The recent decision of the English Commercial court, Shanghai Shipyard Co Ltd. v. Reignwood International Investment (Group) Company  EWHC 803 (Comm), is the latest example of the type of dispute that can arise when the terms of the guarantee are not clearly drafted.
The Shanghai Shipyard case
The dispute was whether an “Irrevocable Payment Guarantee” given to a shipyard to secure a final instalment payment of US$170 million from a buyer of a drill ship created a primary or secondary obligation.
Under English law, the difference between a primary and secondary obligation is:
- A primary obligation requires the guarantor to pay if a compliant demand is made. This is often referred to as creating an obligation on the guarantor to pay ‘on demand’.
- A secondary obligation means the guarantor is ‘seeing to it’ that the underlying contract is performed. Therefore, in contrast to a primary obligation, the rights and obligations in the underlying contract determine whether the guarantor has to pay.

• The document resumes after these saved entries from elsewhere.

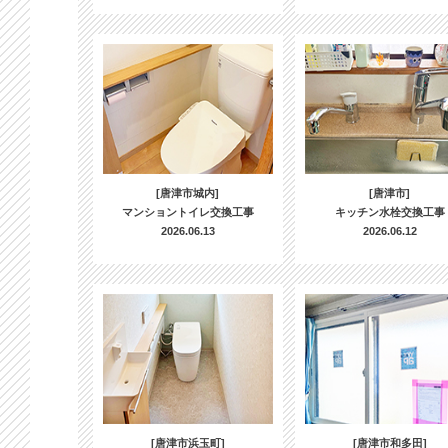
[唐津市城内]
[唐津市]
マンショントイレ交換工事
キッチン水栓交換工事
2026.06.13
2026.06.12
[唐津市浜玉町]
[唐津市和多田]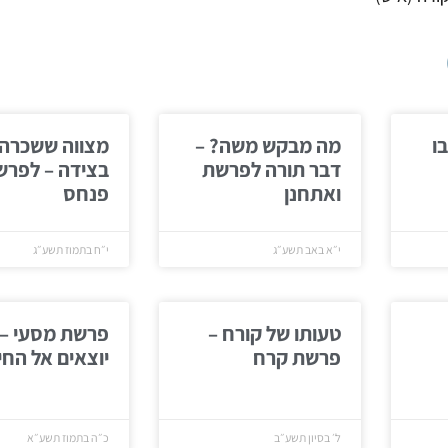
ו
מה מבקש משה? –
מצווה ששכרה
דבר תורה לפרשת
בצידה – לפרש
ואתחנן
פנחס
י״א באב תשע״ג
י״ח בתמוז תשע״ג
טעותו של קורח –
פרשת מסעי –
פרשת קרח
יוצאים אל החי
ל׳ בסיון תשע״ב
כ״ה בתמוז תשע״א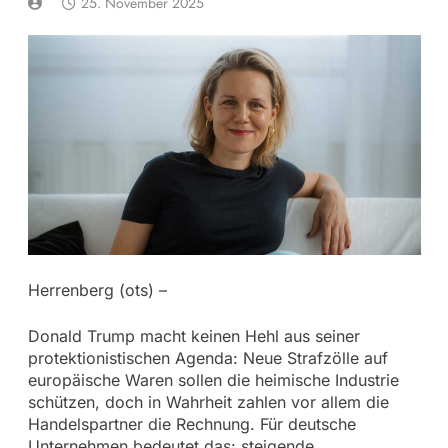
25. November 2025
Herrenberg (ots) –
Donald Trump macht keinen Hehl aus seiner
protektionistischen Agenda: Neue Strafzölle auf
europäische Waren sollen die heimische Industrie
schützen, doch in Wahrheit zahlen vor allem die
Handelspartner die Rechnung. Für deutsche
Unternehmen bedeutet das: steigende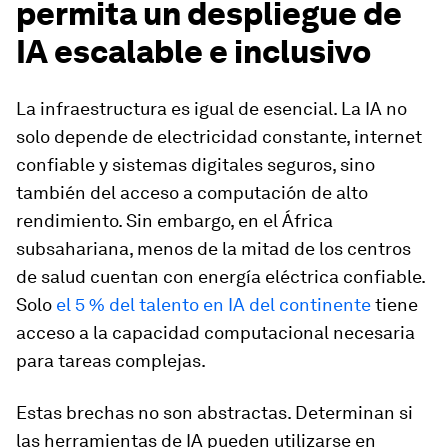
permita un despliegue de
IA escalable e inclusivo
La infraestructura es igual de esencial. La IA no
solo depende de electricidad constante, internet
confiable y sistemas digitales seguros, sino
también del acceso a computación de alto
rendimiento. Sin embargo, en el África
subsahariana, menos de la mitad de los centros
de salud cuentan con energía eléctrica confiable.
Solo
el 5 % del talento en IA del continente
tiene
acceso a la capacidad computacional necesaria
para tareas complejas.
Estas brechas no son abstractas. Determinan si
las herramientas de IA pueden utilizarse en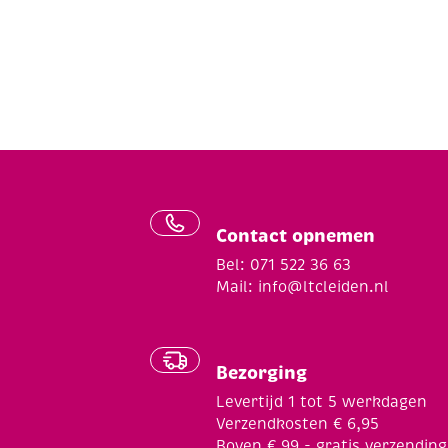
Contact opnemen
Bel: 071 522 36 63
Mail:
info@ltcleiden.nl
Bezorging
Levertijd 1 tot 5 werkdagen
Verzendkosten € 6,95
Boven € 99,- gratis verzending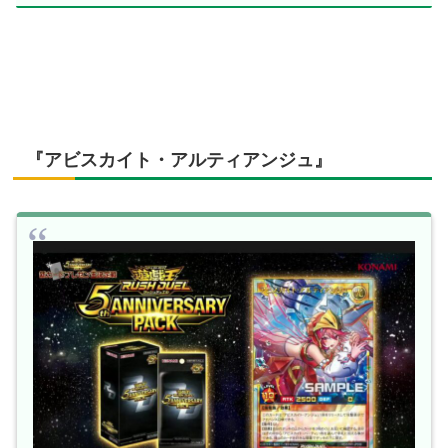
『アビスカイト・アルティアンジュ』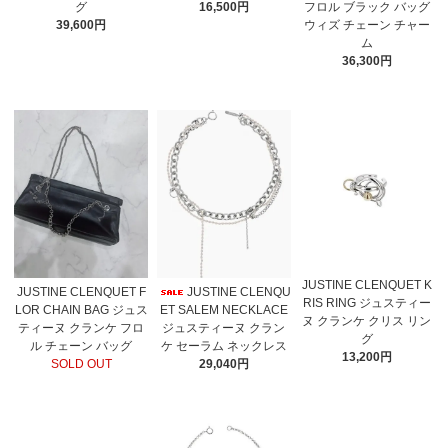
グ
16,500円
フロル ブラック バッグ
39,600円
ウィズ チェーン チャー
ム
36,300円
JUSTINE CLENQUET K
JUSTINE CLENQUET F
JUSTINE CLENQU
RIS RING ジュスティー
LOR CHAIN BAG ジュス
ET SALEM NECKLACE
ヌ クランケ クリス リン
ティーヌ クランケ フロ
ジュスティーヌ クラン
グ
ル チェーン バッグ
ケ セーラム ネックレス
13,200円
SOLD OUT
29,040円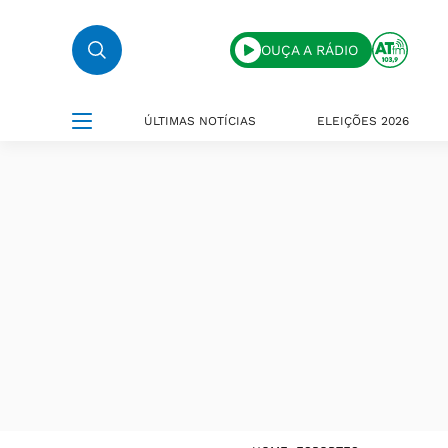
OUÇA A RÁDIO
ÚLTIMAS NOTÍCIAS
ELEIÇÕES 2026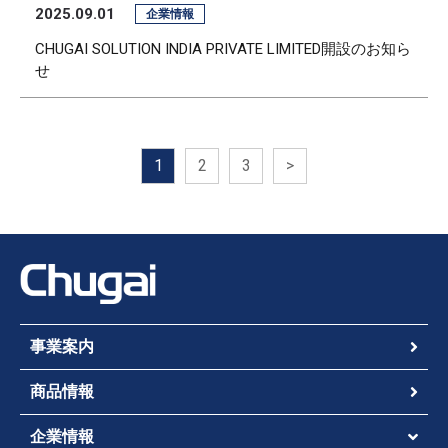
2025.09.01
企業情報
CHUGAI SOLUTION INDIA PRIVATE LIMITED開設のお知ら
せ
1
2
3
>
事業案内
商品情報
企業情報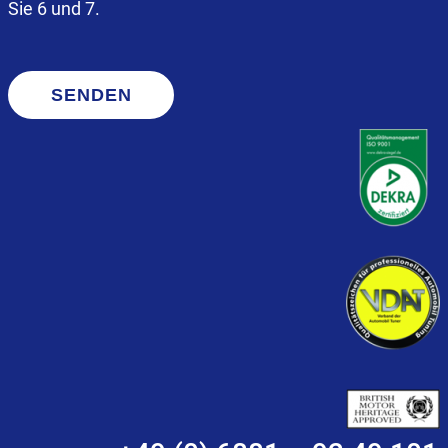
Sie 6 und 7.
SENDEN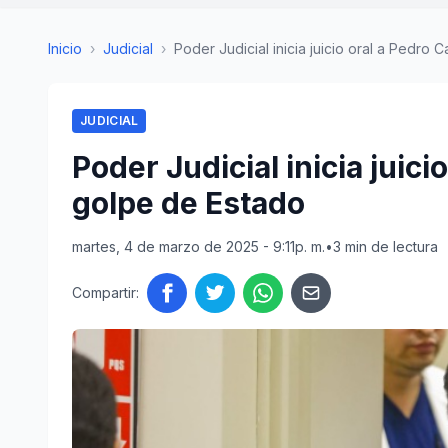
Inicio
›
Judicial
›
Poder Judicial inicia juicio oral a Pedro Cas
JUDICIAL
Poder Judicial inicia juici
golpe de Estado
martes, 4 de marzo de 2025 - 9:11p. m.
•
3 min de lectura
Compartir: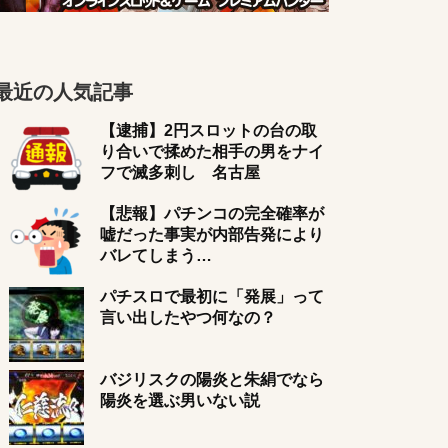
最近の人気記事
【逮捕】2円スロットの台の取
り合いで揉めた相手の男をナイ
フで滅多刺し 名古屋
【悲報】パチンコの完全確率が
嘘だった事実が内部告発により
バレてしまう…
パチスロで最初に「発展」って
言い出したやつ何なの？
バジリスクの陽炎と朱絹でなら
陽炎を選ぶ男いない説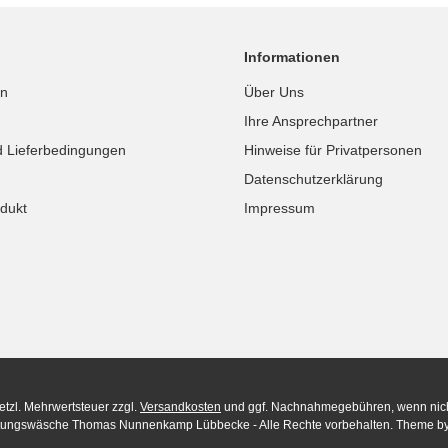
Informationen
in
Über Uns
Ihre Ansprechpartner
d Lieferbedingungen
Hinweise für Privatpersonen
Datenschutzerklärung
dukt
Impressum
setzl. Mehrwertsteuer zzgl.
Versandkosten
und ggf. Nachnahmegebühren, wenn nic
tungswäsche Thomas Nunnenkamp Lübbecke - Alle Rechte vorbehalten. Theme b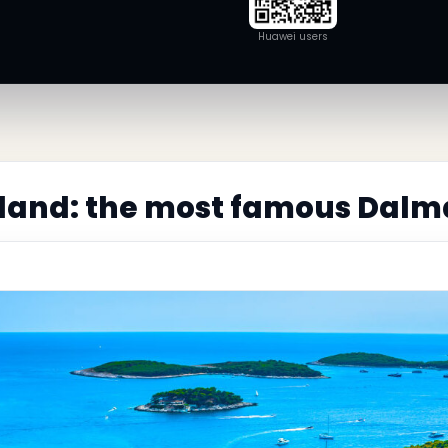
Huawei users
sland: the most famous Dalm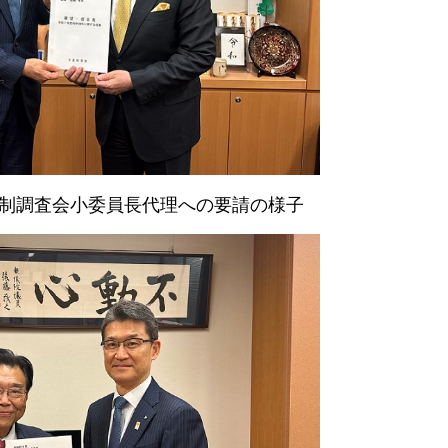
制調査会小委員長代理への要請の様子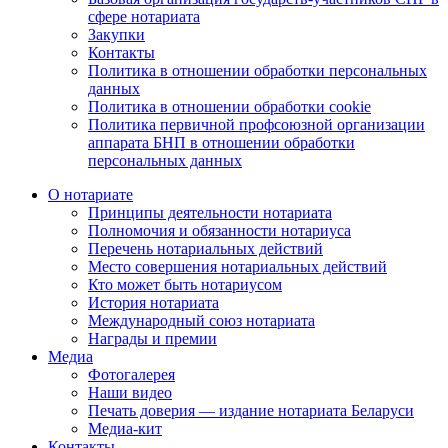
сфере нотариата
Закупки
Контакты
Политика в отношении обработки персональных
данных
Политика в отношении обработки cookie
Политика первичной профсоюзной организации
аппарата БНП в отношении обработки
персональных данных
О нотариате
Принципы деятельности нотариата
Полномочия и обязанности нотариуса
Перечень нотариальных действий
Место совершения нотариальных действий
Кто может быть нотариусом
История нотариата
Международный союз нотариата
Награды и премии
Медиа
Фотогалерея
Наши видео
Печать доверия — издание нотариата Беларуси
Медиа-кит
Контакты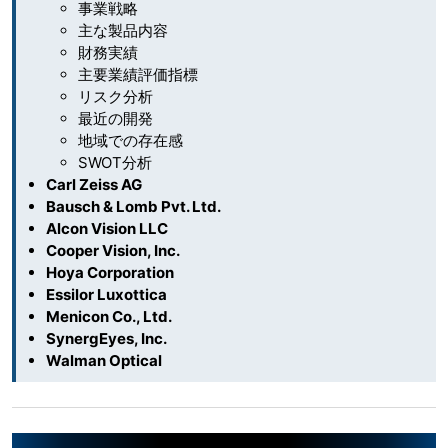
事業戦略
主な製品内容
財務実績
主要業績評価指標
リスク分析
最近の開発
地域での存在感
SWOT分析
Carl Zeiss AG
Bausch & Lomb Pvt. Ltd.
Alcon Vision LLC
Cooper Vision, Inc.
Hoya Corporation
Essilor Luxottica
Menicon Co., Ltd.
SynergEyes, Inc.
Walman Optical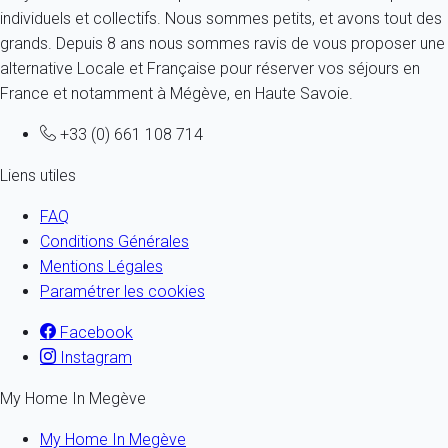
individuels et collectifs. Nous sommes petits, et avons tout des
grands. Depuis 8 ans nous sommes ravis de vous proposer une
alternative Locale et Française pour réserver vos séjours en
France et notamment à Mégève, en Haute Savoie.
+33 (0) 661 108 714
Liens utiles
FAQ
Conditions Générales
Mentions Légales
Paramétrer les cookies
Facebook
Instagram
My Home In Megève
My Home In Megève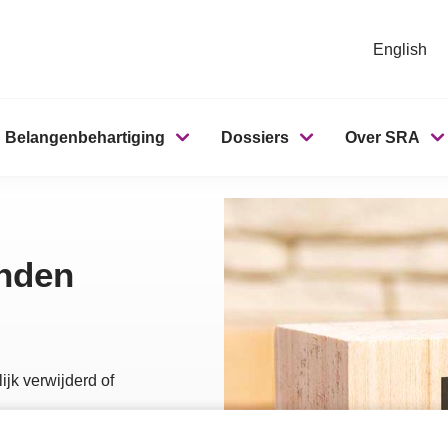
English
Belangenbehartiging
Dossiers
Over SRA
onden
ijk verwijderd of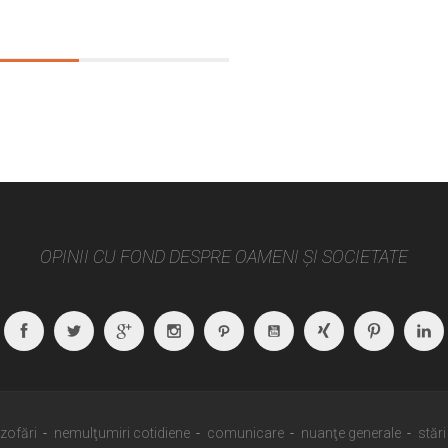
OPINII CU FOND DESPRE OAMENI ȘI SOCIETATE
Facebook
Twitter
Google
Instagram
Path
Youtube
Xing
Pintere
Plus
ozofări
nemulţumiri cotidiene
comunicare
nuanţe generale
stări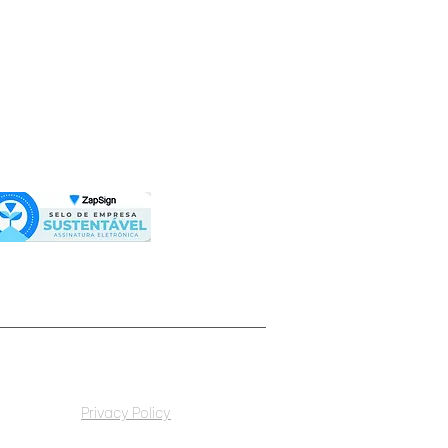
 octaEra partners
h Agroforestry
on to offer
averse in investments
metaverse octaera
Privacy Policy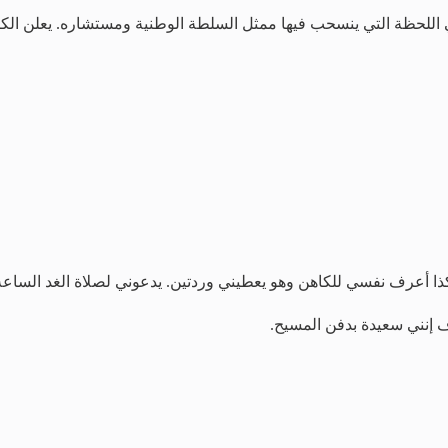
 اللحظة التي ينسحب فيها ممثل السلطة الوطنية ومستشاره. يعلن الك
كذا أعرف نفسي للكاهن وهو يعطيني وردتين. يدعوني لصلاة الغد الساعة 
ف إنني سعيدة بدفن المسيح.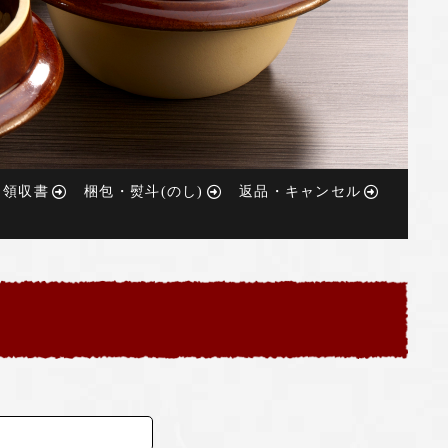
・領収書
梱包・熨斗(のし)
返品・キャンセル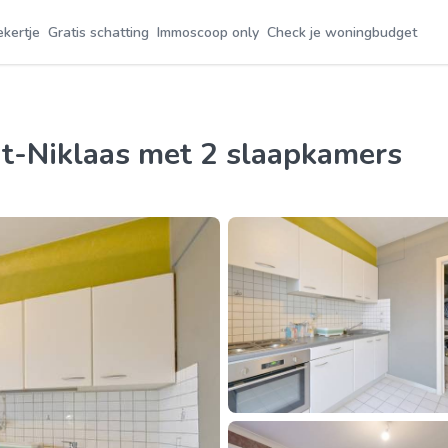
ekertje
Gratis schatting
Immoscoop only
Check je woningbudget
nt-Niklaas met 2 slaapkamers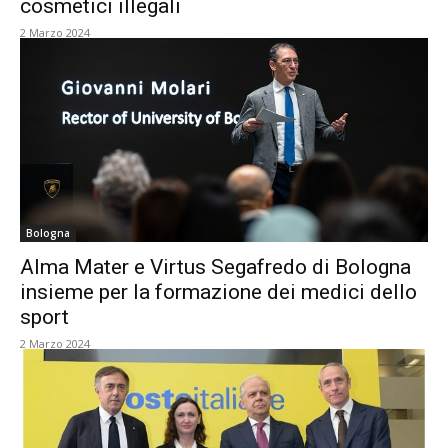
cosmetici illegali
2 Marzo 2024
Bologna
Alma Mater e Virtus Segafredo di Bologna
insieme per la formazione dei medici dello
sport
2 Marzo 2024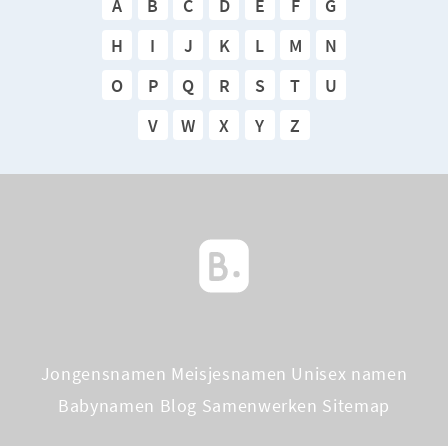
A
B
C
D
E
F
G
H
I
J
K
L
M
N
O
P
Q
R
S
T
U
V
W
X
Y
Z
Jongensnamen
Meisjesnamen
Unisex namen
Babynamen Blog
Samenwerken
Sitemap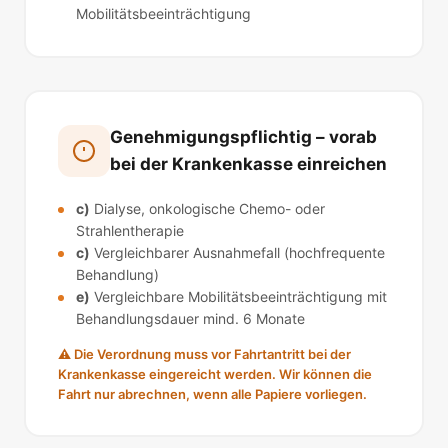
Mobilitätsbeeinträchtigung
Genehmigungspflichtig – vorab
bei der Krankenkasse einreichen
c)
Dialyse, onkologische Chemo- oder
Strahlentherapie
c)
Vergleichbarer Ausnahmefall (hochfrequente
Behandlung)
e)
Vergleichbare Mobilitätsbeeinträchtigung mit
Behandlungsdauer mind. 6 Monate
⚠ Die Verordnung muss vor Fahrtantritt bei der
Krankenkasse eingereicht werden. Wir können die
Fahrt nur abrechnen, wenn alle Papiere vorliegen.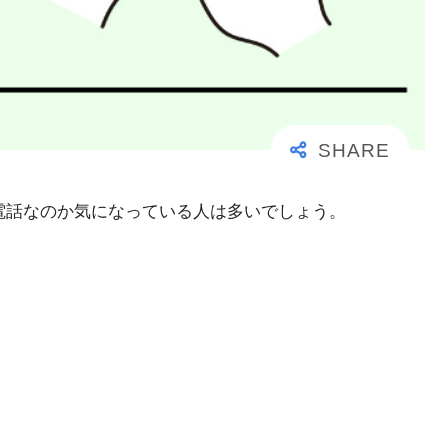
大事な電話なのか気になっている人は多いでしょう。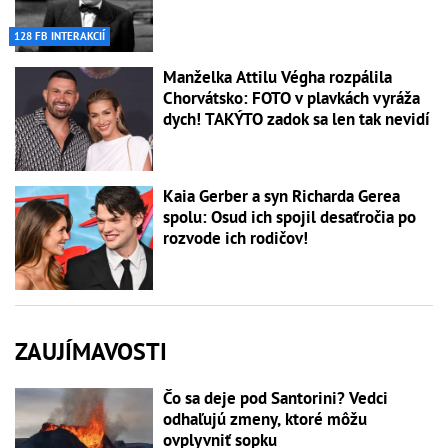
128 FB INTERAKCIÍ
Manželka Attilu Végha rozpálila
Chorvátsko: FOTO v plavkách vyráža
dych! TAKÝTO zadok sa len tak nevidí
Kaia Gerber a syn Richarda Gerea
spolu: Osud ich spojil desaťročia po
rozvode ich rodičov!
ZAUJÍMAVOSTI
Čo sa deje pod Santorini? Vedci
odhaľujú zmeny, ktoré môžu
ovplyvniť sopku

Thus in Shanghai Shipyard, if the guarantee was not an ‘on demand’ guarantee, the shipyard would have to show that the final payment of US$170 million was due under the terms of the shipbuilding contract. However if the guarantee created a primary obligation, the position under the shipbuilding contract was not relevant as between the guarantor and the shipyard, and the guarantor would have to pay.
Why does it matter?
The issue is one of practicality.
The (significant) advantage of an ‘on demand’ guarantee is that the beneficiary should ordinarily be able to get paid (assuming the guarantor is good for the money) relatively quickly and can then fight any dispute with money in its pocket.
By contrast, a ‘see to it’ guarantee means that in the event the guarantor refuses to pay, the beneficiary will have to obtain an arbitration award (or court judgment) establishing liability in relation to the underlying contract. This could take the beneficiary a great deal of time and could cost a great deal of money. The beneficiary may also then face enforcement issues.